Entre uma coorte de 679 adultos com doença celíaca que acompanhamos por uma média de 39,5 meses, um terço apresentava alto índice de massa corporal (IMC) no momento do diagnóstico (21% de sobrepeso mais 12% de obesidade). No geral, o IMC aumentou significativamente em um GFD (média 24,0-24,6, P <0,001), e 22% daqueles com IMC normal ou alto no diagnóstico aumentaram seu IMC substancialmente (em> 2 pontos). O grau de aumento do IMC foi proporcional à duração da GFD, sugerindo que o aconselhamento para manutenção do peso é um aspecto importante do acompanhamento da doença celíaca e da educação alimentar.

Outros relataram que o IMC pode diminuir em uma dieta sem glúten para algumas pessoas com sobrepeso ou obesas. Isso pode estar relacionado às escolhas alimentares individuais, já que os alimentos sem glúten processados ​​e manufaturados tendem a ter mais calorias e gordura do que as alternativas naturalmente sem glúten.

Falácia 3: Os testes séricos TTG-IgA não são úteis para diagnosticar ou excluir a doença celíaca em pacientes com níveis baixos de IgA sérica

Os anticorpos TTG IgA são o teste de triagem inicial recomendado para doença celíaca em todas as faixas etárias. Como esses testes, e os testes anteriores de IgA anti-gliadina e IgA anti-endomisio (EMA), foram usados ​​clinicamente, foi rapidamente reconhecido que eles podem falhar em detectar a doença celíaca em pessoas com deficiência de IgA. Portanto, recomenda-se que o teste de TTG de IgA sérico negativo seja seguido pela determinação de IgA sérica total.

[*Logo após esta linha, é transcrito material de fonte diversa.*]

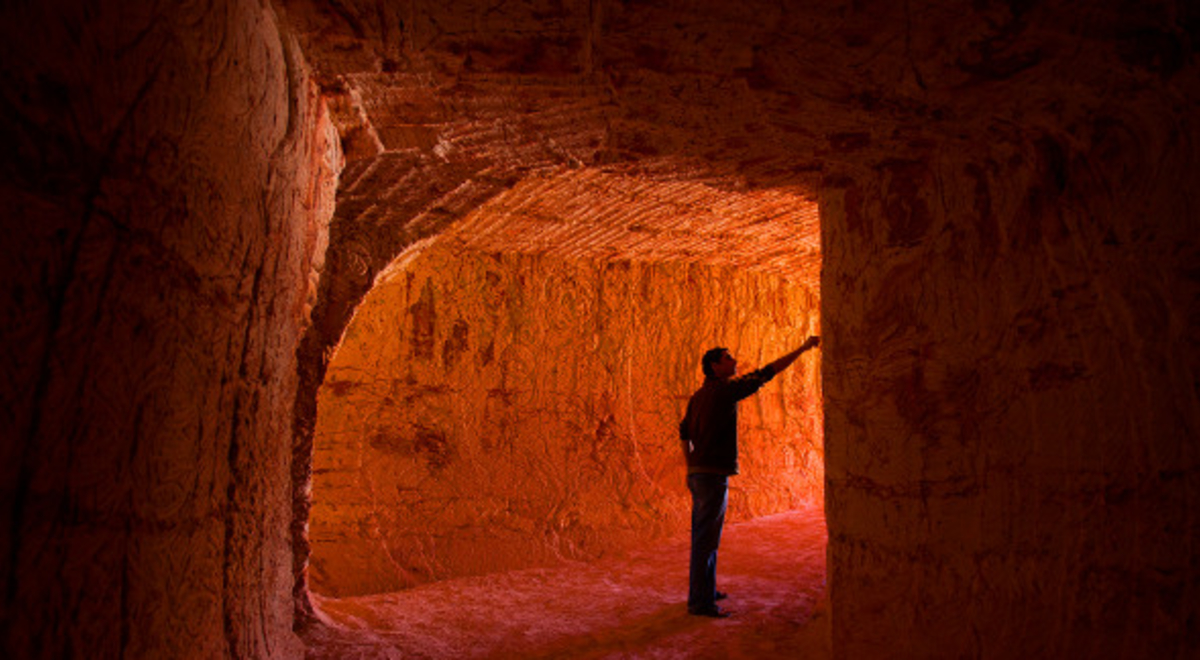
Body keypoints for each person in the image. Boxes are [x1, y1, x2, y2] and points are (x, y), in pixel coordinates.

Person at [678, 336, 821, 617]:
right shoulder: (724, 391)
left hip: (698, 473)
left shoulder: (697, 397)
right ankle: (700, 602)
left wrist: (690, 464)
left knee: (705, 535)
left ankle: (705, 591)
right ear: (715, 366)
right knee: (706, 538)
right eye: (728, 358)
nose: (734, 362)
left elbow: (684, 433)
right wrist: (803, 348)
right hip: (712, 474)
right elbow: (766, 373)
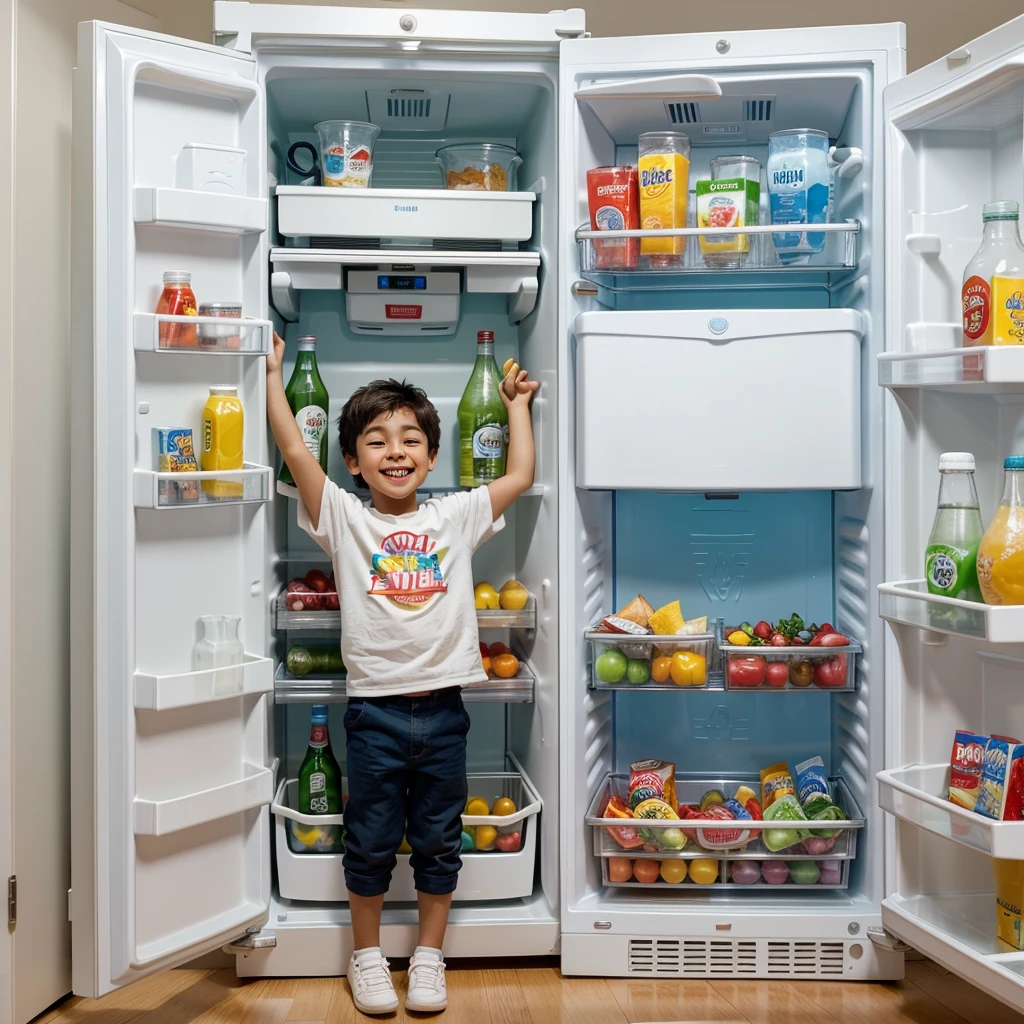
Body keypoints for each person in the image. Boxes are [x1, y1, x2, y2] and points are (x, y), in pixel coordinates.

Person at [266, 332, 538, 1014]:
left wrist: (517, 408)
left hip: (444, 710)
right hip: (375, 713)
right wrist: (269, 373)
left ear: (434, 456)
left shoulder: (456, 515)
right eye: (379, 441)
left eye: (411, 439)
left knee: (441, 840)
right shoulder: (344, 520)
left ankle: (427, 958)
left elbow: (520, 477)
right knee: (372, 839)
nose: (397, 452)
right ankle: (364, 959)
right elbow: (297, 451)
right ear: (354, 462)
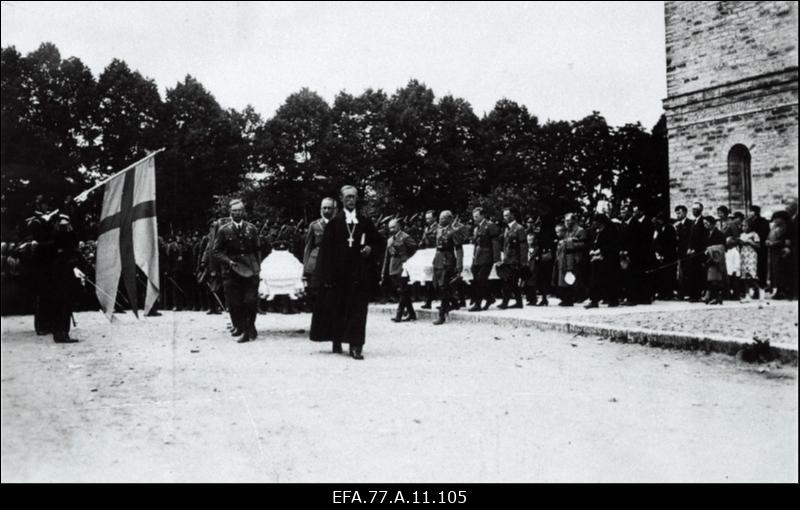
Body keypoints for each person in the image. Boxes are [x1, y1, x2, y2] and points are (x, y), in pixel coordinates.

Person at [310, 185, 380, 359]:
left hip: (359, 275)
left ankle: (356, 346)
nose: (351, 200)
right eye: (347, 197)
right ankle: (337, 340)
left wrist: (370, 248)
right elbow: (325, 253)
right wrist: (324, 277)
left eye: (353, 197)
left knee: (358, 310)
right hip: (339, 276)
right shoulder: (334, 223)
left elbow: (378, 242)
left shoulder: (364, 222)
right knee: (338, 308)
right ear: (341, 199)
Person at [212, 199, 261, 343]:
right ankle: (243, 329)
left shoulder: (251, 229)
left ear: (244, 212)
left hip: (250, 271)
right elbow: (216, 251)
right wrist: (228, 261)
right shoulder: (223, 230)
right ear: (230, 212)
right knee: (236, 303)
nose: (237, 213)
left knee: (250, 301)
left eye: (239, 210)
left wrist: (257, 268)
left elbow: (257, 249)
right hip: (232, 273)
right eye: (234, 211)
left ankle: (250, 326)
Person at [43, 213, 88, 343]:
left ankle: (59, 333)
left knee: (60, 306)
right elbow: (73, 251)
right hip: (64, 278)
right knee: (64, 306)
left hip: (58, 276)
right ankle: (62, 333)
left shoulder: (55, 243)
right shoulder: (68, 246)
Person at [430, 210, 464, 325]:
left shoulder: (454, 231)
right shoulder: (438, 230)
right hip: (438, 259)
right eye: (440, 218)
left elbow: (459, 249)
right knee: (436, 286)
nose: (440, 220)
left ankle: (442, 315)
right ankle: (454, 302)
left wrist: (459, 266)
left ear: (449, 219)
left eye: (444, 218)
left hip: (447, 260)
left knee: (444, 287)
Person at [381, 218, 418, 322]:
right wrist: (384, 272)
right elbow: (386, 257)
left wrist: (407, 260)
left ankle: (399, 315)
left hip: (403, 268)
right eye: (390, 228)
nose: (391, 229)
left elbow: (414, 248)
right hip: (393, 268)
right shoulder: (389, 240)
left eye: (393, 227)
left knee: (403, 291)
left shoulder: (405, 237)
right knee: (403, 292)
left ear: (399, 227)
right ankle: (412, 314)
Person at [303, 197, 335, 311]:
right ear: (320, 209)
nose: (326, 211)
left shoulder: (338, 224)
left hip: (333, 260)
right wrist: (305, 267)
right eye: (324, 208)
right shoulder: (314, 225)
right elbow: (308, 247)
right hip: (316, 260)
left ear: (334, 209)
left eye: (329, 208)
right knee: (315, 291)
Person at [469, 207, 501, 312]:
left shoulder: (490, 226)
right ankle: (489, 298)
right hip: (478, 257)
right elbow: (476, 244)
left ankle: (478, 304)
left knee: (481, 279)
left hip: (487, 257)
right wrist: (473, 257)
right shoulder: (477, 227)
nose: (474, 218)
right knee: (477, 280)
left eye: (476, 216)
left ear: (482, 215)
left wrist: (497, 259)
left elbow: (495, 243)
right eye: (474, 216)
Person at [585, 213, 620, 308]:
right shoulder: (595, 231)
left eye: (596, 221)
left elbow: (613, 244)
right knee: (594, 279)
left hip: (608, 259)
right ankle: (594, 300)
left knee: (609, 279)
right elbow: (591, 242)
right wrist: (592, 250)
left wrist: (601, 251)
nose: (594, 223)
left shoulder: (611, 230)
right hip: (596, 258)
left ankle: (613, 299)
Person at [496, 207, 527, 309]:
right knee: (511, 282)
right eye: (504, 215)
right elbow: (505, 246)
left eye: (506, 215)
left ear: (512, 215)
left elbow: (523, 247)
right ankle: (519, 302)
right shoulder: (506, 229)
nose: (504, 217)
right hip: (507, 260)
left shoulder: (519, 228)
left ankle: (505, 302)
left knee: (508, 281)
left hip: (515, 260)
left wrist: (523, 262)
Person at [766, 211, 792, 300]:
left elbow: (785, 240)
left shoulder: (786, 227)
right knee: (774, 271)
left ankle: (783, 291)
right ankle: (778, 290)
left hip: (780, 251)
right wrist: (768, 241)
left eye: (777, 218)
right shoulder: (775, 227)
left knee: (781, 271)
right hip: (773, 251)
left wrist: (774, 243)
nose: (775, 220)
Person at [653, 213, 678, 300]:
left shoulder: (669, 228)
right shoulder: (660, 228)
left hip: (669, 255)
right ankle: (663, 292)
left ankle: (668, 293)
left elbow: (670, 243)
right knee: (663, 274)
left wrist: (664, 253)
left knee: (669, 274)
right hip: (663, 254)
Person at [686, 202, 708, 302]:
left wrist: (696, 249)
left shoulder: (702, 222)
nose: (694, 211)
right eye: (693, 209)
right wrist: (689, 248)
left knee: (698, 274)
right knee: (692, 273)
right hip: (692, 253)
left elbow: (703, 239)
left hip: (699, 253)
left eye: (696, 209)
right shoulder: (693, 222)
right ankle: (692, 294)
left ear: (700, 210)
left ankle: (697, 294)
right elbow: (690, 238)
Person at [703, 215, 727, 305]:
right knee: (710, 279)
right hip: (709, 258)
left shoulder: (719, 234)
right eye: (704, 223)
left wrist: (710, 249)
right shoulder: (707, 233)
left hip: (716, 259)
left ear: (712, 224)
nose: (705, 225)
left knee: (715, 279)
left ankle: (716, 297)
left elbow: (722, 247)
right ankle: (712, 296)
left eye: (707, 223)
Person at [746, 205, 770, 288]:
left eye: (750, 211)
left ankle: (761, 285)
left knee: (761, 266)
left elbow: (763, 234)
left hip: (760, 247)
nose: (749, 213)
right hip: (753, 247)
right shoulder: (750, 221)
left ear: (754, 212)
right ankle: (756, 286)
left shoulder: (762, 221)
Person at [418, 210, 438, 309]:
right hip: (427, 255)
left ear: (435, 218)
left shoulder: (438, 228)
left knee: (437, 279)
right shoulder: (426, 229)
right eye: (426, 218)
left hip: (435, 254)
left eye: (429, 218)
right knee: (428, 278)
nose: (427, 220)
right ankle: (428, 301)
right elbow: (423, 240)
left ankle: (450, 301)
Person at [739, 218, 761, 299]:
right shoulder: (742, 235)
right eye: (742, 226)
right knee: (745, 276)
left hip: (751, 255)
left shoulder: (754, 234)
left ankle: (759, 289)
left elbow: (758, 246)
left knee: (752, 275)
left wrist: (750, 242)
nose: (743, 227)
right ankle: (747, 293)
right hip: (744, 255)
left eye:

Naqueles com deficiência de IgA, TTG IgG e EMA IgG parecem ter sensibilidade e especificidade semelhantes aos testes baseados em TTG IgA naqueles que têm IgA suficiente. Em particular, a deficiência seletiva de IgA (IgA sérica total <0,07 g/L) é relativamente rara em comparação com a deficiência parcial de IgA (IgA sérica total <2 DP abaixo da média para a idade). Quando avaliamos 1000 pacientes consecutivos triados para doença celíaca em nosso centro, TTG IgA foi altamente sensível (100%) naqueles com deficiência parcial de IgA. Achados semelhantes foram relatados em crianças.

Falácia 4: A dieta sem glúten é usada principalmente para tratar a doença celíaca.

Um número crescente de pessoas está adotando uma dieta sem glúten ou com redução de glúten por vários motivos. Alguns sentem alívio dos sintomas gastrointestinais ou extra-intestinais, seja porque têm sensibilidade ao glúten não celíaco (NCGS) ou SII (geralmente com intolerância ao frutano e nenhuma intolerância a todos os grãos que contêm glúten). Outros evitam o glúten como parte de uma moda mantida por alguns atletas e figuras públicas. Em 2012, estimou-se que, embora pelo menos 2 milhões de pessoas estivessem em uma dieta alimentar geral nos Estados Unidos, apenas 300.000 (15%) realmente tinham doença celíaca.

No entanto, uma análise recente da coorte NHANES mostrou que, embora a prevalência de pessoas que evitam o glúten esteja aumentando nos Estados Unidos, a prevalência de doença celíaca diagnosticada também está aumentando (de 0,1% em 2009-2010 para 0,4% em 2013 –2014). No entanto, em 2013-2014, ainda havia 0,28% com doença celíaca não diagnosticada, enquanto pelo menos 1,7% da população evitou o glúten sem diagnóstico de doença celíaca.

Falácia 5: A resposta clínica a uma dieta sem glúten (GFD) indica o diagnóstico de doença celíaca

Uma consequência do aumento da conscientização sobre a GFD é que o autotratamento com a GFD antes da consulta médica é cada vez mais comum. Os achados sorológicos e histológicos da doença celíaca se normalizam em uma GFD, dificultando o diagnóstico subsequente. Além disso, o SII e os chamados gráficos de sensibilidade ao glúten não celíaco (NCGS) podem responder a uma GFD.